Mais l’intégration va plus loin ! L’auteur réussit à réduire extraordinairement, voire à supprimer, toute distance entre le lecteur et la vie quotidienne de la communauté : le lecteur n’est pas l’étranger, le visiteur, invité, le temps d’un livre, à être le témoin de scènes qui lui seraient contées, il y est, il y participe, il se sent Ibo car il y naît Ibo, il EST Ibo ! Tout lui est immédiatement naturel. Il n’est pas dans l’exotisme, dans le spectacle. On ne lui demande pas de comprendre, d’interpréter, de comparer. Le regard de l’ethnologue est exclu, interdit, car définitivement inconvenant.
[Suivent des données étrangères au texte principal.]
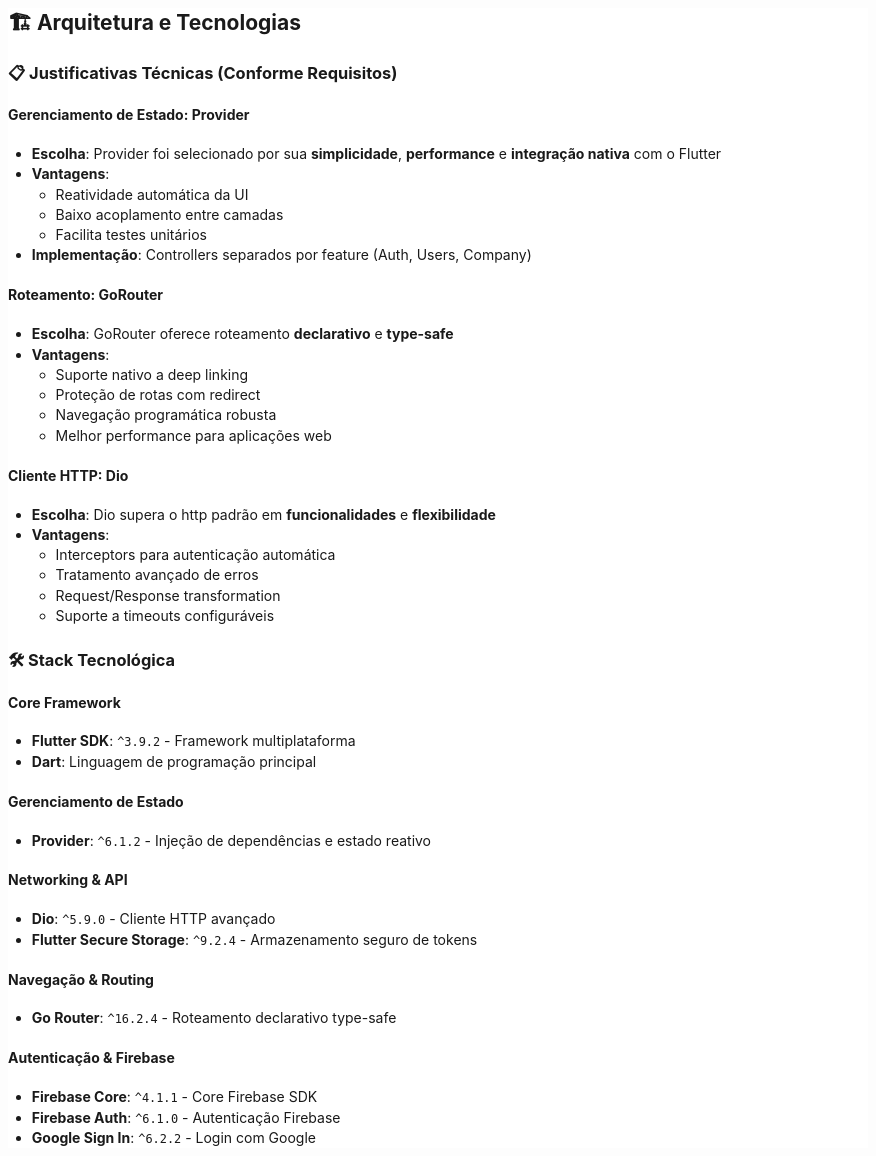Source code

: 
## 🏗️ Arquitetura e Tecnologias

### 📋 Justificativas Técnicas (Conforme Requisitos)

#### **Gerenciamento de Estado: Provider**
- **Escolha**: Provider foi selecionado por sua **simplicidade**, **performance** e **integração nativa** com o Flutter
- **Vantagens**:
  - Reatividade automática da UI
  - Baixo acoplamento entre camadas
  - Facilita testes unitários
- **Implementação**: Controllers separados por feature (Auth, Users, Company)

#### **Roteamento: GoRouter**
- **Escolha**: GoRouter oferece roteamento **declarativo** e **type-safe**
- **Vantagens**:
  - Suporte nativo a deep linking
  - Proteção de rotas com redirect
  - Navegação programática robusta
  - Melhor performance para aplicações web

#### **Cliente HTTP: Dio**
- **Escolha**: Dio supera o http padrão em **funcionalidades** e **flexibilidade**
- **Vantagens**:
  - Interceptors para autenticação automática
  - Tratamento avançado de erros
  - Request/Response transformation
  - Suporte a timeouts configuráveis

### 🛠️ Stack Tecnológica

#### **Core Framework**
- **Flutter SDK**: `^3.9.2` - Framework multiplataforma
- **Dart**: Linguagem de programação principal

#### **Gerenciamento de Estado**
- **Provider**: `^6.1.2` - Injeção de dependências e estado reativo

#### **Networking & API**
- **Dio**: `^5.9.0` - Cliente HTTP avançado
- **Flutter Secure Storage**: `^9.2.4` - Armazenamento seguro de tokens

#### **Navegação & Routing**
- **Go Router**: `^16.2.4` - Roteamento declarativo type-safe

#### **Autenticação & Firebase**
- **Firebase Core**: `^4.1.1` - Core Firebase SDK
- **Firebase Auth**: `^6.1.0` - Autenticação Firebase
- **Google Sign In**: `^6.2.2` - Login com Google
Evidemment, l’assimilation qui s’opère ainsi l’amène à considérer, comme Okonkwo, avec méfiance, puis avec angoisse, enfin avec colère, l’intrusion brutale des missionnaires et la christianisation désastreuse de membres de plus en plus nombreux de la communauté, avec pour promptes conséquences l’acculturation et la déstructuration sociale. Et le lecteur ne peut qu’entrer en rébellion, aux côtés de son héros, contre les envahisseurs, pour un combat qui apparaît hélas rapidement comme irrémédiablement perdu.

« Okonkwo était profondément affecté. Il pleurait sur le clan, qu’il voyait mis en pièces et s’effondrer, et il pleurait sur les hommes d’Umuofia, hier si belliqueux, inexplicablement devenus mous comme des femmes ».

Il se produit là comme une espèce de revanche, une acculturation inversée, à des siècles de distance.

Pour le lecteur, comme pour Okenkwo, « le pays des vivants ne se [trouve] pas très loin de celui des morts. Il y [a] entre les deux de nombreuses allées et venues, surtout pendant les fêtes et aussi quand un vieil homme [meurt] ».

Pour le lecteur, comme pour Okenkwo, la normalité est Ibo, et la barbarie est européenne.

Alors, pour le lecteur, comme pour Okwenko, avec l’arrivée du Blanc, « tout s’effondre » !

On ne peut que féliciter Actes Sud pour cette réédition.